The internet is undergoing a massive transformation. Over the past year, global internet traffic grew by 19 percent, driven heavily by a rapid increase in AI bot traffic. As artificial intelligence models become more integrated into daily workflows, automated bots and scrapers are steadily closing the gap with human internet usage.
Recent industry reports reveal that human web visits fell by approximately 5 percent between the third and fourth quarters of 2025, while AI-related web activity skyrocketed. The digital landscape is also facing an escalation in cyber threats, with record-breaking distributed denial of service attacks and a shift in the primary targets of malicious actors. From the dominance of search engine crawlers to emerging challenges for website publishers, the internet is fundamentally rewiring itself.

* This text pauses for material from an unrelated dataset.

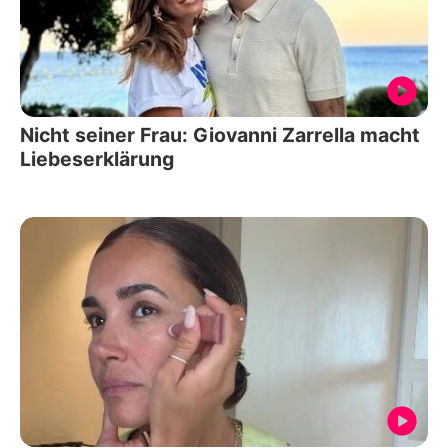
Nicht seiner Frau: Giovanni Zarrella macht
Liebeserklärung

The Rapid Growth of Automated Crawlers
Automated programs that scan the web for data are taking over a significant portion of network activity. Data shows that traditional non-AI bots and human users are now nearly tied in generating internet requests. As of late 2025, humans made up 47 percent of requests, while traditional bots accounted for 44 percent. Specialized AI bots now account for an average of 4.2 percent of all web requests.
Google’s crawling bot remains the dominant automated actor, reaching 11.6 percent of unique web pages and generating slightly more traffic than all other leading AI bots combined. Its dual-purpose nature—crawling for both traditional search indexing and AI model training—gives it a massive digital footprint.

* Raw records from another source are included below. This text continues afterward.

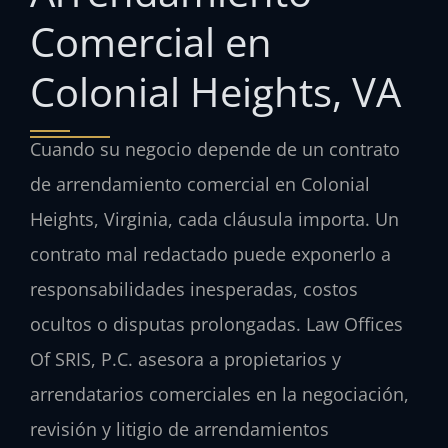
Comercial en
Colonial Heights, VA
Cuando su negocio depende de un contrato
de arrendamiento comercial en Colonial
Heights, Virginia, cada cláusula importa. Un
contrato mal redactado puede exponerlo a
responsabilidades inesperadas, costos
ocultos o disputas prolongadas. Law Offices
Of SRIS, P.C. asesora a propietarios y
arrendatarios comerciales en la negociación,
revisión y litigio de arrendamientos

Other platforms also experienced explosive growth. User-action crawling, which occurs when bots visit websites to answer direct questions from human users, increased by more than 15 times over the course of the year. Highlighting this rapid shift, the ratio of new AI bot visits compared to human visits jumped from one in 200 at the start of the year to one in 31 by the end of 2025.

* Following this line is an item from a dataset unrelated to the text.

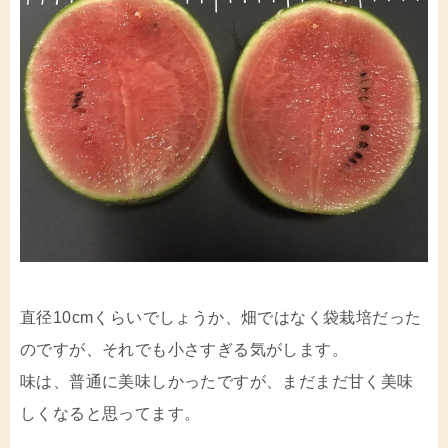
直径10cmくらいでしょうか、畑ではなく袋栽培だった
のですが、それでも小さすぎる気がします。
味は、普通に美味しかったですが、まだまだ甘く美味
しくなると思ってます。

Website Publishers Face New Challenges
The explosion of AI bot traffic is creating severe headaches for website owners. A major issue is the crawl-to-refer ratio, which measures how often an AI platform scans a site compared to how often it actually sends a user back to that source. Anthropic recorded the highest ratios, scraping sites up to 100,000 times for every one user it referred. OpenAI also showed high ratios, while traditional Google search maintained a much lower, more balanced rate of sending traffic back to publishers.
Publishers are currently struggling with dwindling click-through rates. Websites without direct AI licensing deals saw their click-through rates drop by roughly three times, largely because more than a third of active AI users now begin their searches with an artificial intelligence assistant instead of a traditional search engine.
Administrators attempting to block these bots face an uphill battle. While site owners try to use standard instruction files to keep automated scrapers out, analysis shows these rules are ignored around 30 percent of the time. Additionally, blocking Google’s AI crawler is risky, as it forces publishers to choose between protecting their content from AI training and maintaining their visibility in traditional search results.
Shifting Cyber Attacks and Outages
As the volume of traffic grows, so does the scale of cyber warfare. In 2025, security networks blocked more than 25 massive cyber incidents that surpassed all previous traffic peaks.
There is also a notable shift in who is being targeted. For the first time, civil society and non-profit organizations became the most attacked sector on the internet. At its peak, this group faced over 23 percent of all mitigated cyber attacks, likely due to the highly sensitive and financially valuable data they hold on donors and volunteers. Meanwhile, attacks on the gambling and gaming industry dropped by more than half.
The causes of internet disruptions also evolved over the year. Nearly half of all major global internet outages were caused by government interventions, such as deliberate network shutdowns or content restrictions. Conversely, outages caused by severed physical cables decreased by almost 50 percent.
Internet Quality and Encryption Milestones
Despite the challenges of rising bot activity and escalating attacks, the internet achieved important technical milestones. Post-quantum encryption, a technology designed to protect data against future advanced computers, now secures 52 percent of all human web traffic. This marks one of the first large-scale deployments of next-generation cryptography.
In terms of performance, European countries continue to lead the world. Spain ranked first globally for overall internet quality, boasting high-speed connections exceeding 200 to 300 megabits per second. This infrastructure growth highlights that global networks continue to improve even as the fundamental nature of web traffic changes.